MV Weekly: Black Kirin, SMZB, L1STALLDO


Underground Chengdu hip hop collective has their story told, the Chinese take over the world in the Wuhan punk favorites’ latest, and an album tease from Changchun folk metal outfit – it’s time for our weekly music video roundup with fresh cuts from L1STALLDO, SMZB, and Black Kirin.

Underground rap trio, L1STALLDO, based out of Chengdu and made up of rappers D.John, Mao, and Killer Wang (who also provides many of the beats) has been tinkering on the edge of hiatus for some time. But looking at the group’s upcoming tour of China, it’s safe to say that won’t be happening any time soon. Which is good to hear, cause these cats are the real deal – genuine alternative hip hop. The collective has been keeping busy this summer shooting music video after music video – including the Guangzhou based ‘8:23’ spearheaded by D.John and ‘One Love’, where Killer Wang takes the reigns. However, it’s their 2015 tour promo video that seems to shed the most light on the group and their musical upbringing and their entry into the world of hip hop, using everything from interviews to archival footage. Really well done interview.
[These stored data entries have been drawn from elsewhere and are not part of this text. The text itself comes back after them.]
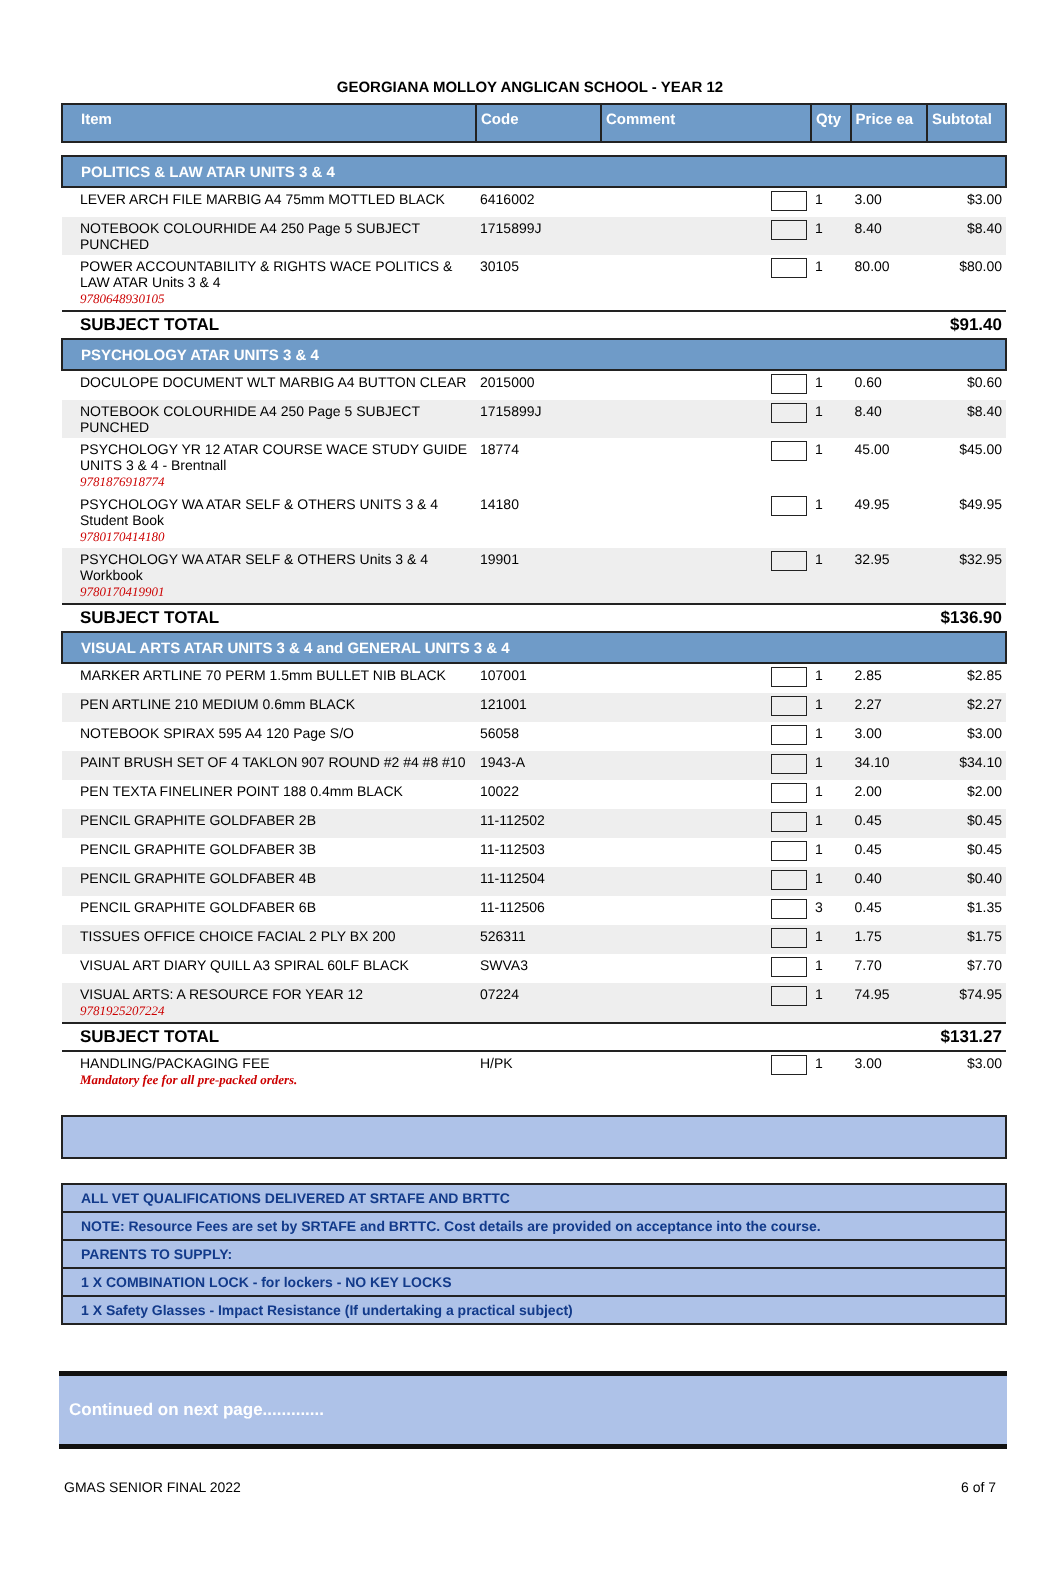GEORGIANA MOLLOY ANGLICAN SCHOOL - YEAR 12
| Item | Code | Comment | Qty | Price ea | Subtotal |
| --- | --- | --- | --- | --- | --- |
| POLITICS & LAW ATAR UNITS 3 & 4 | | | | | |
| LEVER ARCH FILE MARBIG A4 75mm MOTTLED BLACK | 6416002 | | 1 | 3.00 | $3.00 |
| NOTEBOOK COLOURHIDE A4 250 Page 5 SUBJECT PUNCHED | 1715899J | | 1 | 8.40 | $8.40 |
| POWER ACCOUNTABILITY & RIGHTS WACE POLITICS & LAW ATAR Units 3 & 4 9780648930105 | 30105 | | 1 | 80.00 | $80.00 |
| SUBJECT TOTAL | | | | | $91.40 |
| PSYCHOLOGY ATAR UNITS 3 & 4 | | | | | |
| DOCULOPE DOCUMENT WLT MARBIG A4 BUTTON CLEAR | 2015000 | | 1 | 0.60 | $0.60 |
| NOTEBOOK COLOURHIDE A4 250 Page 5 SUBJECT PUNCHED | 1715899J | | 1 | 8.40 | $8.40 |
| PSYCHOLOGY YR 12 ATAR COURSE WACE STUDY GUIDE UNITS 3 & 4 - Brentnall 9781876918774 | 18774 | | 1 | 45.00 | $45.00 |
| PSYCHOLOGY WA ATAR SELF & OTHERS UNITS 3 & 4 Student Book 9780170414180 | 14180 | | 1 | 49.95 | $49.95 |
| PSYCHOLOGY WA ATAR SELF & OTHERS Units 3 & 4 Workbook 9780170419901 | 19901 | | 1 | 32.95 | $32.95 |
| SUBJECT TOTAL | | | | | $136.90 |
| VISUAL ARTS ATAR UNITS 3 & 4 and GENERAL UNITS 3 & 4 | | | | | |
| MARKER ARTLINE 70 PERM 1.5mm BULLET NIB BLACK | 107001 | | 1 | 2.85 | $2.85 |
| PEN ARTLINE 210 MEDIUM 0.6mm BLACK | 121001 | | 1 | 2.27 | $2.27 |
| NOTEBOOK SPIRAX 595 A4 120 Page S/O | 56058 | | 1 | 3.00 | $3.00 |
| PAINT BRUSH SET OF 4 TAKLON 907 ROUND #2 #4 #8 #10 | 1943-A | | 1 | 34.10 | $34.10 |
| PEN TEXTA FINELINER POINT 188 0.4mm BLACK | 10022 | | 1 | 2.00 | $2.00 |
| PENCIL GRAPHITE GOLDFABER 2B | 11-112502 | | 1 | 0.45 | $0.45 |
| PENCIL GRAPHITE GOLDFABER 3B | 11-112503 | | 1 | 0.45 | $0.45 |
| PENCIL GRAPHITE GOLDFABER 4B | 11-112504 | | 1 | 0.40 | $0.40 |
| PENCIL GRAPHITE GOLDFABER 6B | 11-112506 | | 3 | 0.45 | $1.35 |
| TISSUES OFFICE CHOICE FACIAL 2 PLY BX 200 | 526311 | | 1 | 1.75 | $1.75 |
| VISUAL ART DIARY QUILL A3 SPIRAL 60LF BLACK | SWVA3 | | 1 | 7.70 | $7.70 |
| VISUAL ARTS: A RESOURCE FOR YEAR 12 9781925207224 | 07224 | | 1 | 74.95 | $74.95 |
| SUBJECT TOTAL | | | | | $131.27 |
| HANDLING/PACKAGING FEE Mandatory fee for all pre-packed orders. | H/PK | | 1 | 3.00 | $3.00 |
| ALL VET QUALIFICATIONS DELIVERED AT SRTAFE AND BRTTC |
| NOTE: Resource Fees are set by SRTAFE and BRTTC. Cost details are provided on acceptance into the course. |
| PARENTS TO SUPPLY: |
| 1 X COMBINATION LOCK - for lockers - NO KEY LOCKS |
| 1 X Safety Glasses - Impact Resistance (If undertaking a practical subject) |
Continued on next page.............
GMAS SENIOR FINAL 2022 6 of 7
SMZB continue their 2016 tear – between massive tours both here and aboard and a killer new LP, the Wuhan based Celtic punk band has been having quite the year – especially considering it’s their 20th year as a band. The MV for their title track, \’The Chinese Are Coming\’, further solidifies the band as one of greats – unafraid to poke the embers of racism, nationalism, and mass fear. Painting Chinese as bold monotone ‘bad seeds’ the band is commenting on the bigotry and treatment of Chinese are a massive terrorizing swarm, rather than on an individual basis. In a year as shitty as this one, it’s go to know someone is still fighting the good fight.

Folk metal outfit Black Kirin, who hail from Changchun, dialed it down on their latest, Xiao Shao, which some might consider a straight up acoustic folk album. Eliminating the band’s staple opera-style death metal, the instrumental album strips away the vocals and heavier aspects of band’s sound which they’ve cultivated since their incarnation in 2013. A teaser for that album (which you can snag here) is shown above, and it’s nothing more than that. Snippets from the album’s tracks, a look at the album design and packaging, which yes, does include Chinese tea. Nevertheless, it’s impressive – better yet, it’s professional and shows the kind of gung ho self promotion that sadly is lacking in most bands (or labels for that matter).